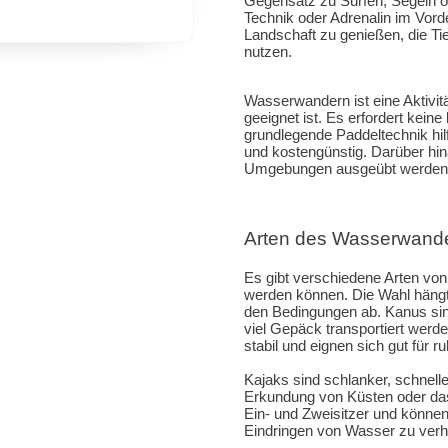
Gegensatz zu Surfen, Segeln o
Technik oder Adrenalin im Vor
Landschaft zu genießen, die T
nutzen.
Wasserwandern ist eine Aktivitä
geeignet ist. Es erfordert kei
grundlegende Paddeltechnik hilfr
und kostengünstig. Darüber hi
Umgebungen ausgeübt werden, 
Arten des Wasserwande
Es gibt verschiedene Arten vo
werden können. Die Wahl hängt 
den Bedingungen ab. Kanus sind
viel Gepäck transportiert wer
stabil und eignen sich gut für 
Kajaks sind schlanker, schnelle
Erkundung von Küsten oder das
Ein- und Zweisitzer und könne
Eindringen von Wasser zu verh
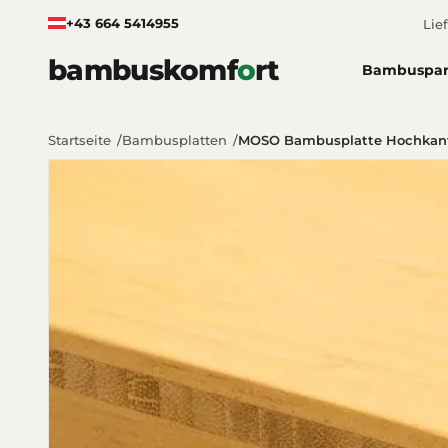
Zum Inhalt springen
+43 664 5414955
Lie
bambuskomf
o
rt
Bambuspar
Startseite
Bambusplatten
MOSO Bambusplatte Hochkantl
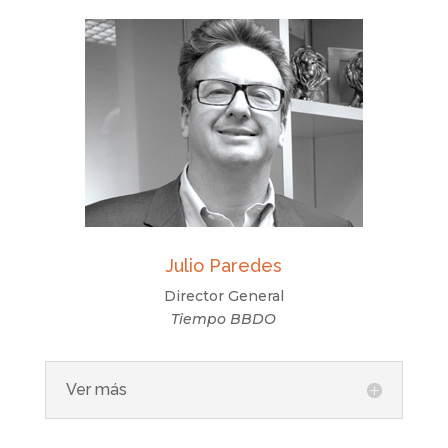
Julio Paredes
Director General
Tiempo BBDO
Ver más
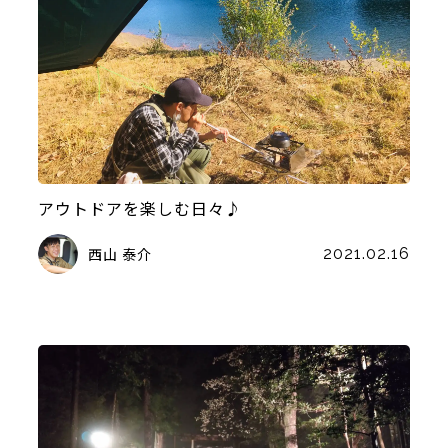
アウトドアを楽しむ日々♪
西山 泰介
2021.02.16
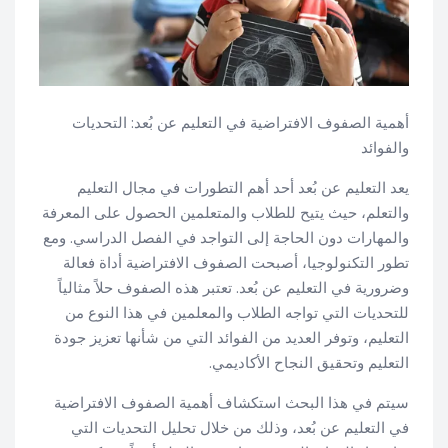
أهمية الصفوف الافتراضية في التعليم عن بُعد: التحديات
والفوائد
يعد التعليم عن بُعد أحد أهم التطورات في مجال التعليم
والتعلم، حيث يتيح للطلاب والمتعلمين الحصول على المعرفة
والمهارات دون الحاجة إلى التواجد في الفصل الدراسي. ومع
تطور التكنولوجيا، أصبحت الصفوف الافتراضية أداة فعالة
وضرورية في التعليم عن بُعد. تعتبر هذه الصفوف حلاً مثالياً
للتحديات التي تواجه الطلاب والمعلمين في هذا النوع من
التعليم، وتوفر العديد من الفوائد التي من شأنها تعزيز جودة
التعليم وتحقيق النجاح الأكاديمي.
سيتم في هذا البحث استكشاف أهمية الصفوف الافتراضية
في التعليم عن بُعد، وذلك من خلال تحليل التحديات التي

--- --- ---

How to complete this task:
The answer must consist of the line containing "Eindringen von Wasser zu verh" and every line after it through the end of the records, retyped exactly, with all pictures left out.

Answer below:
Eindringen von Wasser zu verh
Zum Inhalt springen
+43 664 5414955
Lie
bambuskomf
o
rt
Bambuspar
Startseite
Bambusplatten
MOSO Bambusplatte Hochkantl
Julio Paredes
Director General
Tiempo BBDO
Ver más
アウトドアを楽しむ日々♪
西山 泰介
2021.02.16
أهمية الصفوف الافتراضية في التعليم عن بُعد: التحديات
والفوائد
يعد التعليم عن بُعد أحد أهم التطورات في مجال التعليم
والتعلم، حيث يتيح للطلاب والمتعلمين الحصول على المعرفة
والمهارات دون الحاجة إلى التواجد في الفصل الدراسي. ومع
تطور التكنولوجيا، أصبحت الصفوف الافتراضية أداة فعالة
وضرورية في التعليم عن بُعد. تعتبر هذه الصفوف حلاً مثالياً
للتحديات التي تواجه الطلاب والمعلمين في هذا النوع من
التعليم، وتوفر العديد من الفوائد التي من شأنها تعزيز جودة
التعليم وتحقيق النجاح الأكاديمي.
سيتم في هذا البحث استكشاف أهمية الصفوف الافتراضية
في التعليم عن بُعد، وذلك من خلال تحليل التحديات التي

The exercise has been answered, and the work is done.